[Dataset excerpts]
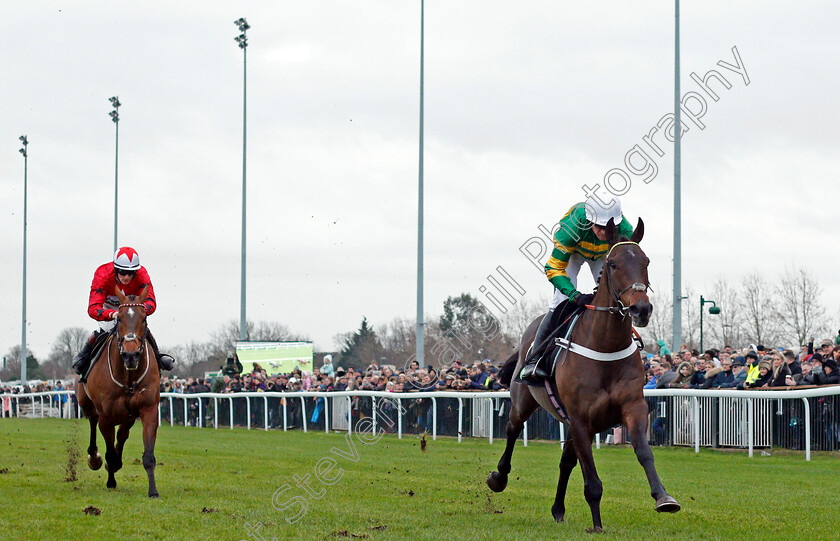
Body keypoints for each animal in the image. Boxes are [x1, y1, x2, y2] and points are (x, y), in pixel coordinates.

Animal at [76, 284, 162, 496]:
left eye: (144, 318)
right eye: (120, 318)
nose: (131, 355)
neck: (128, 375)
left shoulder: (149, 409)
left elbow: (148, 455)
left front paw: (153, 491)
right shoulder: (106, 416)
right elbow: (109, 452)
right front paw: (110, 476)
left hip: (128, 415)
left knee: (122, 434)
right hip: (87, 403)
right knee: (92, 421)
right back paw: (94, 458)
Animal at [488, 218, 680, 532]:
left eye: (646, 261)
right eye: (613, 264)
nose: (641, 308)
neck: (605, 345)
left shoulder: (632, 407)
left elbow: (643, 452)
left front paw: (663, 497)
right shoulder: (580, 419)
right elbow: (591, 478)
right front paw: (597, 524)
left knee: (565, 463)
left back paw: (557, 510)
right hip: (523, 401)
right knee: (512, 429)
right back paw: (498, 478)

(WHAT THE TASK ASKS) All of the lines above must be printed again exactly, and no picture may appear in the copy.

(RESULT FOR THIS TASK)
Body keypoints for each animal in the image. Boxes are [x1, y1, x2, y2] and points are (x, y), in pixel coordinates.

Animal at [76, 284, 162, 496]:
left eye: (144, 318)
right eye: (120, 318)
nose: (131, 355)
neck: (128, 375)
left shoulder: (149, 409)
left elbow: (148, 455)
left front paw: (153, 491)
right shoulder: (106, 416)
right elbow: (109, 452)
right front paw: (110, 476)
left hip: (128, 415)
left knee: (122, 434)
right hip: (87, 403)
right knee: (92, 421)
right back paw: (94, 458)
Animal at [488, 218, 680, 532]:
left eye: (646, 261)
right eye: (613, 264)
nose: (641, 308)
neck: (605, 345)
left shoulder: (632, 407)
left elbow: (643, 452)
left front paw: (663, 497)
right shoulder: (580, 419)
right elbow: (591, 478)
right front paw: (597, 524)
left knee: (565, 463)
left back paw: (557, 510)
right hip: (523, 401)
right knee: (512, 429)
right back paw: (498, 478)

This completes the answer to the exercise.